• **PASSAGE**

# Solar incentive question...



## Sparticle (Nov 1, 2004)

We are going to be building our home off grid. it's too expensive for the power company to run a line out to where we are going to build and we'd just rather be totally off grid anyway.

Right now we live in an old house we are fixing up to either sell or let his mother live in if she wants. We hadn't looked at any of the grants or incentives for solar or alternative energy because they all require being grid tied. Someone at the local diner today said..

"why don't you just get the incentives and set the house up you are in now as grid tied with solar. Then when you move, just take the stuff with you."

Hmmm, it seems so simple. anyone else do that? It seems that it would be MUCH cheaper to have the solar equipment disconnected from this house than paying for all the equipment we need to start up. We do have the panels already (found them used only 2 years old), but we need things like charge controllers, batteries, cables, etc... it also wouldn't hurt to get more panels (yes we know everything has to be compatible with what we already have). what pot holes might we run into?


----------



## Jim-mi (May 15, 2002)

. . "incentives" = the gobermint in your back pocket.

moving from location A to location B . . . . . hoooboy . . . . 

So what is "too expensive" for the grid . .??


----------



## SolarGary (Sep 8, 2005)

Hi,
I'm not so sure that all the incentives require being grid connected.

Excerpts from a dataset:
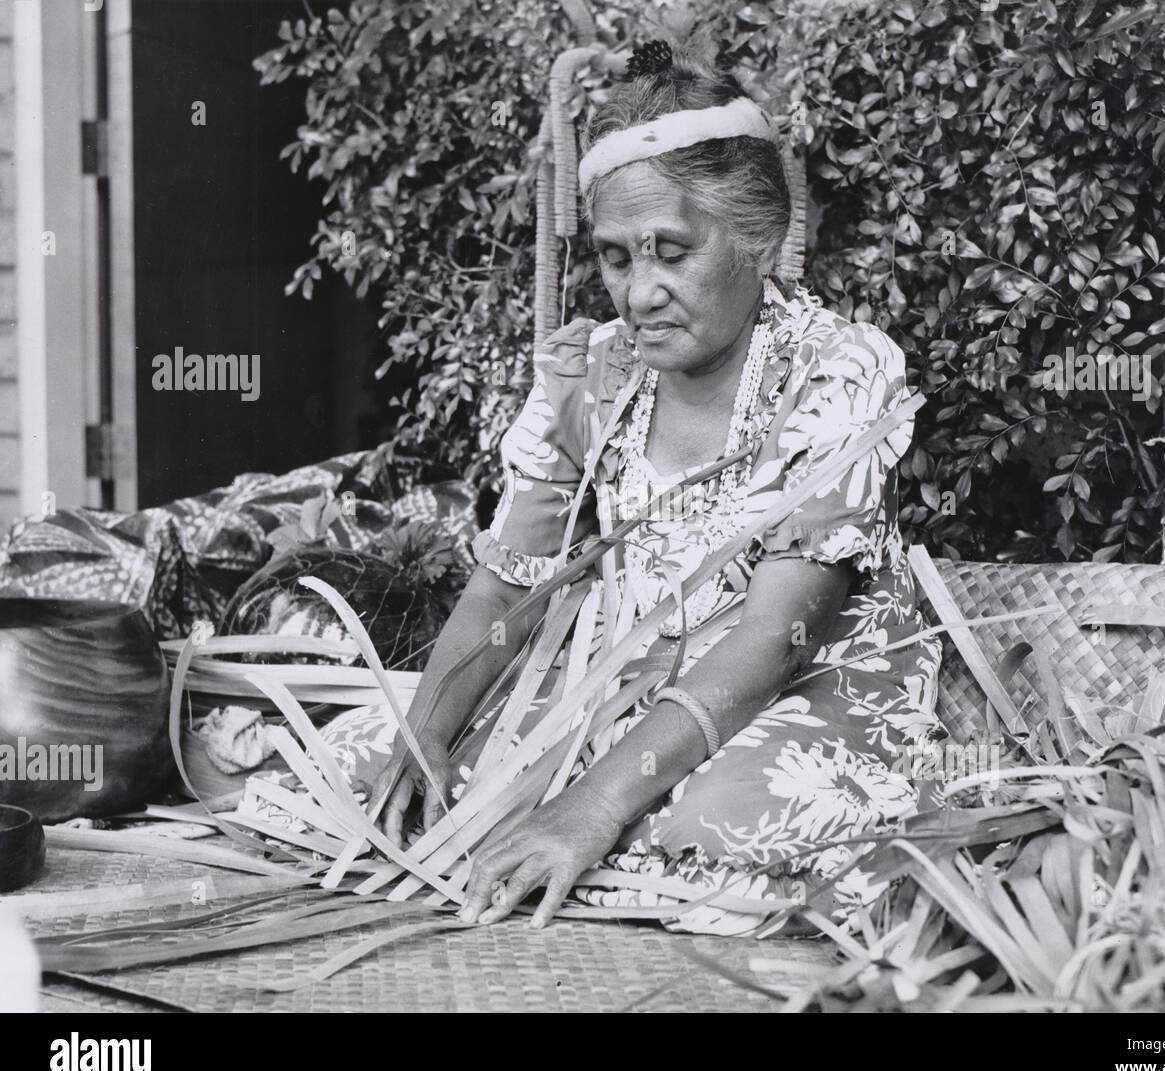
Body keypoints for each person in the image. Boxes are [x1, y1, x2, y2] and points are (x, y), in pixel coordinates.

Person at [375, 41, 943, 935]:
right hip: (636, 687)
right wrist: (429, 728)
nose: (639, 293)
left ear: (755, 236)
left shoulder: (835, 368)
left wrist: (593, 810)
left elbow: (774, 637)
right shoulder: (590, 373)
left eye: (670, 252)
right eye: (612, 259)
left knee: (719, 826)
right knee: (397, 774)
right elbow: (508, 585)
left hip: (806, 686)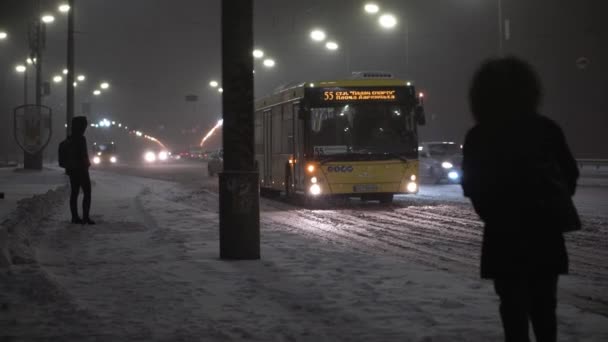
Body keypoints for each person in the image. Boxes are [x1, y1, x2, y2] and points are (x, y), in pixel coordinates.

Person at [461, 57, 579, 342]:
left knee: (512, 308)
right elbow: (569, 176)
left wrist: (495, 213)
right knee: (544, 307)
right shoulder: (547, 129)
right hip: (544, 233)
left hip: (503, 235)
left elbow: (473, 186)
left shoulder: (479, 135)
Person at [67, 116, 95, 225]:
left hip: (72, 170)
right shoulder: (81, 139)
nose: (85, 127)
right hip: (81, 170)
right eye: (84, 125)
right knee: (87, 192)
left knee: (74, 193)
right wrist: (87, 163)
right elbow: (83, 155)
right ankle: (85, 217)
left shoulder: (69, 138)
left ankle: (75, 217)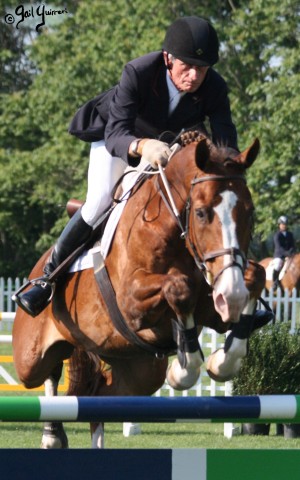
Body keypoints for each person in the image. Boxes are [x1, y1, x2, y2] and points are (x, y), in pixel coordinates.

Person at [15, 16, 240, 317]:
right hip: (120, 139)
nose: (194, 75)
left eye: (202, 68)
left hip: (168, 144)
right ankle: (47, 278)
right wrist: (142, 146)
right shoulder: (139, 72)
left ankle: (231, 278)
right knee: (99, 201)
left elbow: (226, 143)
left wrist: (230, 173)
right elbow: (116, 134)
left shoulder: (214, 87)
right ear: (167, 58)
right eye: (187, 66)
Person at [272, 215, 296, 290]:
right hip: (279, 255)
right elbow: (279, 248)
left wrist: (291, 252)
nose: (284, 226)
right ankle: (275, 282)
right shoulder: (277, 235)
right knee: (278, 265)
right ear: (279, 225)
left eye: (285, 224)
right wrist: (287, 254)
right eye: (282, 224)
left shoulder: (290, 234)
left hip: (290, 255)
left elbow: (292, 245)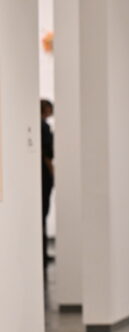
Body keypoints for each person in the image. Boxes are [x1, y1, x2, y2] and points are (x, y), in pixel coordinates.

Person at [41, 99, 55, 267]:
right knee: (43, 213)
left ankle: (42, 252)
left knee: (43, 215)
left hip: (44, 175)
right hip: (44, 175)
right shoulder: (43, 128)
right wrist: (51, 170)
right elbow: (47, 154)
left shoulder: (43, 127)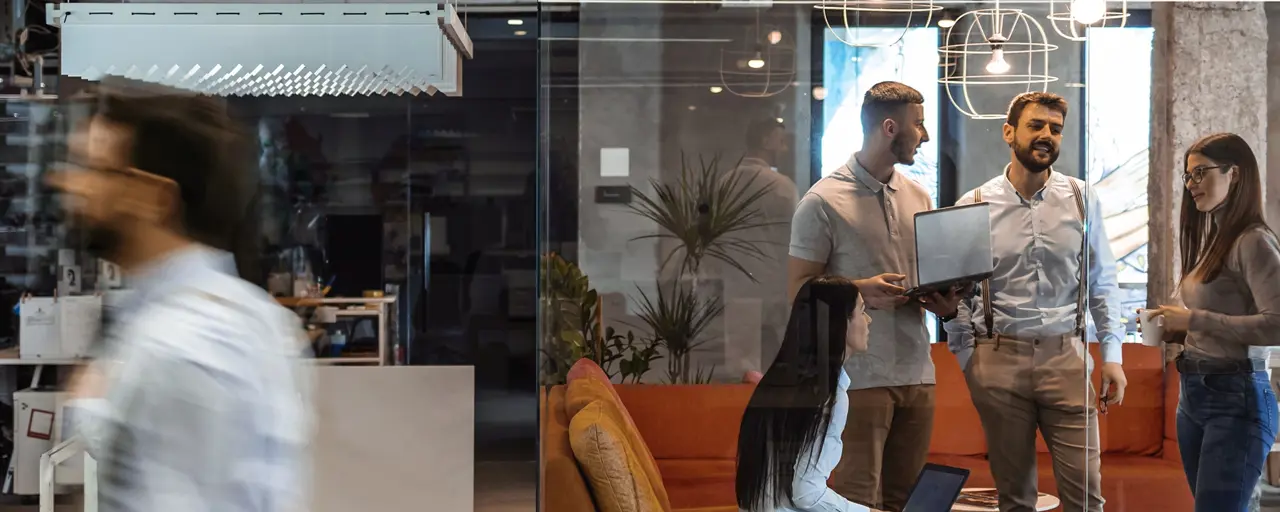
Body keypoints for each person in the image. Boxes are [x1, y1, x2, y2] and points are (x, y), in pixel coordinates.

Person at [51, 78, 313, 512]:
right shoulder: (250, 315)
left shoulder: (178, 348)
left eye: (93, 168)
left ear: (154, 198)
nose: (69, 183)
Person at [944, 92, 1128, 512]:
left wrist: (1113, 356)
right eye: (1036, 126)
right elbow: (958, 295)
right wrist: (967, 359)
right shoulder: (973, 206)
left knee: (1086, 498)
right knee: (1015, 501)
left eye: (1055, 129)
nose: (1047, 135)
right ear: (1010, 132)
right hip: (998, 360)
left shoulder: (1083, 198)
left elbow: (1103, 281)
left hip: (1066, 356)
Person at [788, 81, 962, 512]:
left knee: (912, 502)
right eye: (918, 125)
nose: (924, 135)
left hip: (918, 372)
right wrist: (860, 291)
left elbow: (927, 276)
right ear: (889, 127)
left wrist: (947, 303)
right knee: (855, 499)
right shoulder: (822, 201)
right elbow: (796, 292)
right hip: (858, 377)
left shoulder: (920, 196)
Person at [1144, 133, 1280, 511]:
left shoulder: (1253, 241)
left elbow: (1277, 324)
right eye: (1188, 176)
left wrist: (1195, 319)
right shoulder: (1216, 237)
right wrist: (1179, 327)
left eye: (1201, 173)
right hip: (1195, 393)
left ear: (1234, 174)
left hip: (1236, 397)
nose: (1192, 185)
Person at [735, 275, 880, 512]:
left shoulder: (777, 381)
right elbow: (806, 493)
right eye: (862, 311)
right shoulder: (828, 396)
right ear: (840, 322)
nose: (869, 320)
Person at [723, 118, 799, 375]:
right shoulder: (782, 187)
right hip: (773, 282)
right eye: (780, 141)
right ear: (766, 141)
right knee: (778, 359)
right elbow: (795, 241)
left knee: (740, 365)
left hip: (734, 284)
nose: (784, 149)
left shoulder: (723, 183)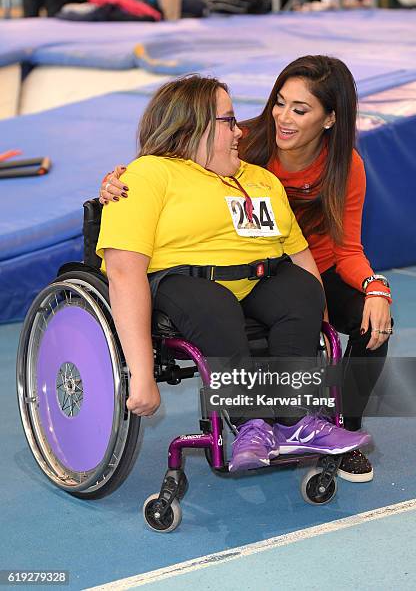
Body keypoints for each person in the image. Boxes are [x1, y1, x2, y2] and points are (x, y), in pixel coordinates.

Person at [100, 57, 391, 483]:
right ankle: (252, 423)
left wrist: (334, 308)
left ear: (329, 119)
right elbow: (125, 271)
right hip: (187, 283)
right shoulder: (152, 175)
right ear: (193, 125)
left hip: (259, 274)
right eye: (230, 121)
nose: (243, 130)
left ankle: (300, 420)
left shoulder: (256, 178)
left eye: (300, 109)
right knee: (213, 302)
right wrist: (141, 373)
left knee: (302, 291)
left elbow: (306, 252)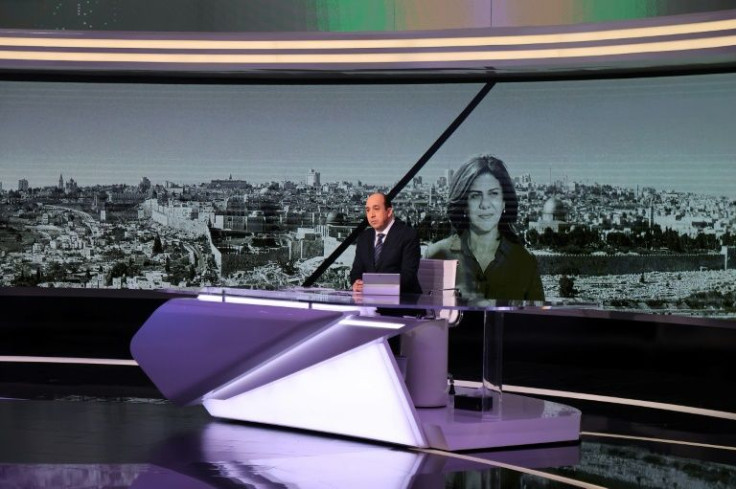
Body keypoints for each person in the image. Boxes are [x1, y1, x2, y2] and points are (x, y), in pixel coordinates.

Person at [425, 155, 544, 301]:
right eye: (475, 196)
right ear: (464, 205)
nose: (485, 204)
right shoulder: (436, 256)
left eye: (493, 194)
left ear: (504, 202)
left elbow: (536, 320)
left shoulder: (525, 261)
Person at [350, 192, 422, 295]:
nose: (371, 215)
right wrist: (356, 282)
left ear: (389, 212)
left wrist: (373, 286)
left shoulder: (408, 235)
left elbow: (408, 277)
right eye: (368, 210)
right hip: (369, 303)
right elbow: (356, 271)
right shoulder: (364, 237)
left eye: (376, 208)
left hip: (402, 303)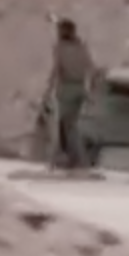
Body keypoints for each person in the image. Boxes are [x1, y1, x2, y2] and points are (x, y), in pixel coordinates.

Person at [48, 18, 95, 170]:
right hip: (80, 88)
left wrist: (49, 89)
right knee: (71, 125)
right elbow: (91, 69)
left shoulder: (60, 48)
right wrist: (89, 91)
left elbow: (56, 70)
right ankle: (72, 159)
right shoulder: (82, 47)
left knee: (67, 126)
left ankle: (78, 160)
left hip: (66, 88)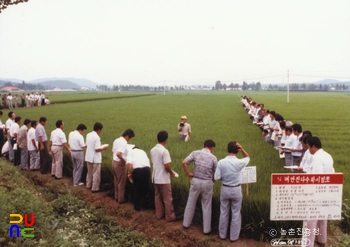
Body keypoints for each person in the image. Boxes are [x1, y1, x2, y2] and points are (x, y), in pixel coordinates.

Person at [214, 142, 250, 242]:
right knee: (236, 213)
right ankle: (234, 237)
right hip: (236, 189)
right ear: (237, 151)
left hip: (225, 188)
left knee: (224, 212)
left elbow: (216, 177)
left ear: (227, 150)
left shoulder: (221, 162)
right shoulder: (239, 162)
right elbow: (248, 157)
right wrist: (242, 149)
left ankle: (222, 235)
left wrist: (224, 178)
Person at [182, 139, 217, 234]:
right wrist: (212, 182)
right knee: (206, 206)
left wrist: (188, 173)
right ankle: (206, 230)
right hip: (207, 183)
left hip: (196, 181)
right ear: (212, 148)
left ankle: (186, 224)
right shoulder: (213, 158)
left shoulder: (195, 153)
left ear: (203, 145)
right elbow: (216, 173)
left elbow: (184, 162)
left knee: (190, 202)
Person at [305, 136, 334, 247]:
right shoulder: (327, 155)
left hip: (317, 191)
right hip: (327, 190)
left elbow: (317, 177)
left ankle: (308, 244)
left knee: (311, 219)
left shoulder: (317, 158)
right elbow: (332, 172)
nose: (308, 150)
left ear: (313, 147)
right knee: (322, 216)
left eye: (308, 148)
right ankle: (322, 240)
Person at [150, 130, 176, 222]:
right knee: (167, 198)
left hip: (155, 177)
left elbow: (153, 162)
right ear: (166, 140)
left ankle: (159, 215)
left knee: (157, 196)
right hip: (163, 179)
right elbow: (166, 166)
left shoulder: (152, 150)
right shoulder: (164, 151)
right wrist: (172, 173)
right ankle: (169, 217)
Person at [112, 129, 135, 203]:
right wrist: (124, 160)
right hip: (119, 164)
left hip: (114, 162)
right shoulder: (124, 142)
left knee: (116, 180)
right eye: (130, 138)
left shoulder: (116, 140)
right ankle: (121, 199)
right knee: (121, 182)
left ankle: (116, 197)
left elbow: (113, 152)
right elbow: (118, 153)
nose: (129, 140)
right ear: (127, 136)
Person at [85, 122, 108, 192]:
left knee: (89, 172)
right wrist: (104, 148)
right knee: (96, 173)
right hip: (95, 158)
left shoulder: (88, 135)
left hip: (88, 156)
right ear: (99, 129)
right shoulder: (97, 137)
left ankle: (88, 185)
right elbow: (97, 149)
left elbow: (89, 144)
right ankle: (95, 188)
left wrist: (100, 145)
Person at [126, 146, 151, 211]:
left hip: (138, 171)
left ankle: (137, 207)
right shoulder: (143, 152)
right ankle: (145, 205)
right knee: (145, 188)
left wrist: (129, 172)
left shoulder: (130, 152)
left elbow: (129, 164)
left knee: (137, 188)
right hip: (147, 170)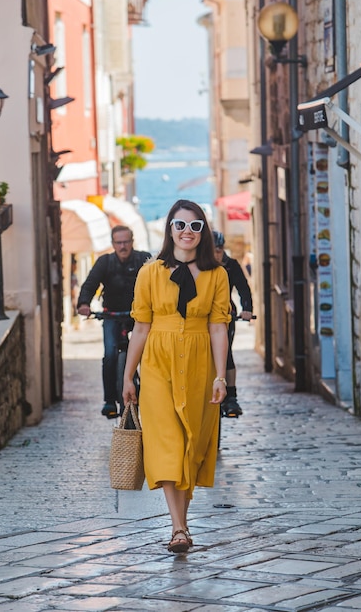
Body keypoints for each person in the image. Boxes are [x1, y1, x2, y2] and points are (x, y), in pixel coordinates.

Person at [122, 200, 230, 554]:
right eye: (180, 225)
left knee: (192, 446)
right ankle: (179, 528)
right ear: (169, 229)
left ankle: (180, 525)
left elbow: (218, 329)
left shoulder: (217, 275)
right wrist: (128, 378)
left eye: (195, 226)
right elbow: (140, 328)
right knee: (167, 442)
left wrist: (221, 377)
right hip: (158, 363)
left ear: (204, 233)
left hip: (200, 363)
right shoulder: (150, 273)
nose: (187, 232)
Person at [77, 226, 151, 419]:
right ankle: (109, 400)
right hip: (112, 315)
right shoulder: (105, 262)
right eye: (118, 243)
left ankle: (152, 395)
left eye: (126, 242)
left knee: (150, 356)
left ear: (132, 241)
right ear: (113, 244)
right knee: (110, 354)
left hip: (140, 317)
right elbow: (90, 284)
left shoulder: (144, 260)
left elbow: (158, 282)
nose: (123, 246)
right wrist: (84, 303)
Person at [212, 230, 253, 418]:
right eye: (212, 250)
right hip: (204, 318)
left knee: (226, 352)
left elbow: (244, 289)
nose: (216, 255)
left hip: (226, 316)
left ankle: (232, 397)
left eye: (219, 250)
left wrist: (247, 309)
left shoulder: (231, 266)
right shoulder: (199, 266)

• **AIM OF THE TASK**
Reproduce the solar incentive thread above, everything from "Hmmm, it seems" down to "the grid . .??".

• **ANSWER BOX**
Hmmm, it seems so simple. anyone else do that? It seems that it would be MUCH cheaper to have the solar equipment disconnected from this house than paying for all the equipment we need to start up. We do have the panels already (found them used only 2 years old), but we need things like charge controllers, batteries, cables, etc... it also wouldn't hurt to get more panels (yes we know everything has to be compatible with what we already have). what pot holes might we run into?


----------



## Jim-mi (May 15, 2002)

. . "incentives" = the gobermint in your back pocket.

moving from location A to location B . . . . . hoooboy . . . . 

So what is "too expensive" for the grid . .??